_READING TEXT_

>>>

May 25th, 2008 at 20:08
Boy, what a long way some people come. She ran against Bush Sr. for the vice-president position in the 1984 election. She’s gone out of her mind.
I am pretty sure that, when push comes to shove, the Hillary fans who grumble about Obama being the nominee will not swarm to John McCain, despite the vocal bluffs. They will fall into line and support Obama, and frankly it won’t be that hard for them either.
I remember in 2000, all those people who said they would support Ralph Nader, who was very different from a then-neutered Al Gore, only to change their minds come November and cast a reluctant “vote against Bush” for Gore. Once it’s Obama vs. McCain, the candidates’ true colors will be on display and all the idle threats to desert Obama for beating Clinton will pretty much go up in smoke. Peace with our enemies vs. bomb bomb Iran? Pretty clear choice, Hillaryites!
May 25th, 2008 at 20:15
I want to know how so many insane people get power. Bush, Cheney, McCain, Mrs. Ferraro, and that’s just scratching the surface. I mean come on people, can’t we do better than this?
May 25th, 2008 at 21:18
I dunno. I mean I get what you’re saying, I do, but I also DO think there’s a lot of rampant sexism out there. I wouldn’t agree that Obama has run a sexist campaign but I respect Ferraro’s right to think that. I also think it’s a mistake to pose this as spite vs. feminism (and a wee bit sexist, no?) MS. (not miss, btw) Ferraro (or actually better yet, Ambassador or former U.S. Representative Ferraro; really hard to make a case that you’re not being sexist when you refer to her as Miss. Would you call Mondale, “Mr. Unmarried Mondale” or “that Mondale dude” shudders) has an opinion that she prefers to vote for McCain. Her right no? Further, she says she’s doing it because she believes that Obama ran a sexist campaign? Again, I don’t agree, but to presume that the only reason “Miss Ferraro” could possibly be saying this is “spite” smacks of sexism or at least, sure makes me wince.
Further, I’m betting there’s one or two feminists out there who are pro-life, or gasp, Republicans, or gasp gasp, aren’t single issue voters.
Hey, I’ll be voting for Obama, before you launch the attack. I just resent the sentiment, as a feminist, that to be one you HAVE to think one way, vote for one candidate, hate the same people, be against the same issues. I thought the definition of feminism was supporting equal rights for women, and a world where women have the same opportunities to thrive as men. That’s the one I’m working toward and have in my heart when I call myself one, and support fellow women, even when they make mistakes, even when they’re Hillary Clinton.

<<<

_ENTRIES SHOWN_
>>>

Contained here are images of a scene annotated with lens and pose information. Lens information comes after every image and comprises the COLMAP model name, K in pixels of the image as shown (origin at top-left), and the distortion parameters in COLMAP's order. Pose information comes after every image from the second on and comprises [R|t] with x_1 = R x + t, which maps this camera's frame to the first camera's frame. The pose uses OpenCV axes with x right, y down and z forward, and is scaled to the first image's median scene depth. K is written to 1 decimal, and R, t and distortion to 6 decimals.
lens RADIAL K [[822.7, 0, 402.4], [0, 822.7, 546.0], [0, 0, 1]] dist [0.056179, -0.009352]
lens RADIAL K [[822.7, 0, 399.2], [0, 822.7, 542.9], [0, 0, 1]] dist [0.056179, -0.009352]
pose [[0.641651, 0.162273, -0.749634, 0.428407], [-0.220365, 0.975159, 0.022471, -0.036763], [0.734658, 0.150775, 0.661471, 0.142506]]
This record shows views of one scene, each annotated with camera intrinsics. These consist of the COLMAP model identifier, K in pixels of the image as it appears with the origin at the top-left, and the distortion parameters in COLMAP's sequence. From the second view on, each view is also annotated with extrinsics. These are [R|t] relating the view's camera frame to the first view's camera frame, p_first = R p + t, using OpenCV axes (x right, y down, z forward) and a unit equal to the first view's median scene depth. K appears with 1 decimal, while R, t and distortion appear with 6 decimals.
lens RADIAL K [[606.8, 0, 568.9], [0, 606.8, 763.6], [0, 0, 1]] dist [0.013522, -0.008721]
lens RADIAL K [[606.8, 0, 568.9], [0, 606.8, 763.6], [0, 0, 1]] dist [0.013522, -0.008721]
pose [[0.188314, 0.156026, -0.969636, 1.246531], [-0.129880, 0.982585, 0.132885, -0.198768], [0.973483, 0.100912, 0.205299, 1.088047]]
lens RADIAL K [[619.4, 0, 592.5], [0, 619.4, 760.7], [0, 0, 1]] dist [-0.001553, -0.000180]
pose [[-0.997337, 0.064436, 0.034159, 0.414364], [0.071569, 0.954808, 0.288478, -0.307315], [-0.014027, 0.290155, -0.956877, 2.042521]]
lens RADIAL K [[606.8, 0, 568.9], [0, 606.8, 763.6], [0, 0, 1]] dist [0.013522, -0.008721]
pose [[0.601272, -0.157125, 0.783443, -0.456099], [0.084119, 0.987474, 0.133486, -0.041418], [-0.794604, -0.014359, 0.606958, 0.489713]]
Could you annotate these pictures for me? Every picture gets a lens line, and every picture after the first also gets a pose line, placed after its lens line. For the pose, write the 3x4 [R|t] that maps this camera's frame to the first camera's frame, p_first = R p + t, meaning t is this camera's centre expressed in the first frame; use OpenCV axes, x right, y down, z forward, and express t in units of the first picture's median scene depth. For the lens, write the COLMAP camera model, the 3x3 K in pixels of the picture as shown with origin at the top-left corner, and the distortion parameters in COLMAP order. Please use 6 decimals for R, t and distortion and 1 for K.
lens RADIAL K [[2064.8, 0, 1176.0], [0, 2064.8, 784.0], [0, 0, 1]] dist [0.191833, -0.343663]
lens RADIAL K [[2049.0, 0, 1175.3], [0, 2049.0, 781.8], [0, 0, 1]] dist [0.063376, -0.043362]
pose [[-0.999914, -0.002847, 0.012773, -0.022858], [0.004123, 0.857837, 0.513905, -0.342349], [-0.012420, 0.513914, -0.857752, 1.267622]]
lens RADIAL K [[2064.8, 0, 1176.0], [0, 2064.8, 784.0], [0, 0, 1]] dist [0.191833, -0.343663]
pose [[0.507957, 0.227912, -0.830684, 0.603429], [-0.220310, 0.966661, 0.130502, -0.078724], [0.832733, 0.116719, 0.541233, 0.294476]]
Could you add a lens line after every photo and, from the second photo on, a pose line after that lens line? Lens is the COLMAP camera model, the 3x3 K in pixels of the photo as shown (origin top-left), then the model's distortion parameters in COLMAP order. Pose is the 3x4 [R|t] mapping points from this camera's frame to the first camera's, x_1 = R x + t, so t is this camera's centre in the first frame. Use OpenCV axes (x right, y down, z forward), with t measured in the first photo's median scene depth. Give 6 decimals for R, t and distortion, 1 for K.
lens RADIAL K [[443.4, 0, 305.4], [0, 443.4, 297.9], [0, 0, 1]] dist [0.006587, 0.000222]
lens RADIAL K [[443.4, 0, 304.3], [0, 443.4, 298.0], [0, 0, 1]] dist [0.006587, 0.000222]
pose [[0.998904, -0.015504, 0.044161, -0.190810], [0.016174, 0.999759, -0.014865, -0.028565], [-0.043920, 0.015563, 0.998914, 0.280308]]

<<<

_PROBLEMS AND TASKS_
(a) Summarize the comment thread on Ferraro and the 2008 election in three sentences.
(b) Pick up the comment thread on Ferraro and the 2008 election after its last sentence and continue it.
The records are not needed for any of this.

_TASK-BY-TASK OUTPUTS_
(a) One commenter scorns Ferraro, who ran for vice president in 1984, and predicts that Hillary Clinton supporters who grumble about Obama will fall into line behind him rather than McCain. Another commenter asks how so many insane people, including Bush, Cheney, McCain and Ferraro, get power. A third commenter, who plans to vote for Obama, objects to blaming Ferraro's preference for McCain on spite and to calling her "Miss," and argues that feminism means supporting equal rights for women rather than requiring everyone to think and vote one way.

(b)
May 25th, 2008 at 21:43
Thanks for the comments.
James, the old ones still work nicely, don’t they?
Michael, I hope you’re right but there are some seriously zealotic people out there who might, as the saying goes, indeed cut their nose to spite their face. We’ll find out in November which way they chose to jump, I guess (or stay at home and pout.)
Mike, looking at the human race as a whole: No, we probably couldn’t do much better than this…
washword, because I didn’t know what honorific to choose I went with what the article called her. If they had it wrong, then my excuses for copying their mistake and passing it on.)
I agree that you can easily be a feminist and a Republican: probably not one of the social consrvative Republicans but there are still enough of those old fiscal conservatives around who wouldn’t dream of the state interefering in these circumstances (although they tend to keep realtively quiet about those particular views.)
And I’m certainly not suggesting that feminism is some strange one-issue colossus that demands its followers to speak in only one voice. Thanks to the simplicity of the media coverage it may seem that to be a feminist means you’re automatically pro this and contra that but that’s simply not true. Feminism has many branches and most of these are constantly evolving.
Still, I would think most feminists are pro-choice and are quite concerned with the direction the US have been marching in these last decades on these particular issues. So, I do think that for an old style feminist like Ferraro to say that she thinks of voting for someone who’s pro-life instead of a Democratic candidate who is pro-choice is quite outrageous.
There has been a lot of truly atrocious instances of sexism during this campaign, not the least of it by the old guard within the Democratic party. I’m not sure Obama has been guilty of that. That day that he smirked at Hillary (’likeable-gate’) was really ugly but maybe more personal than sexist, though it could have been partly the latter as well. I can’t look inside the man’s heart, so I really don’t know. Looking at his wife I’d rather doubt he can be very sexist, unless he is VERY good at hiding it but I also have no proof of that.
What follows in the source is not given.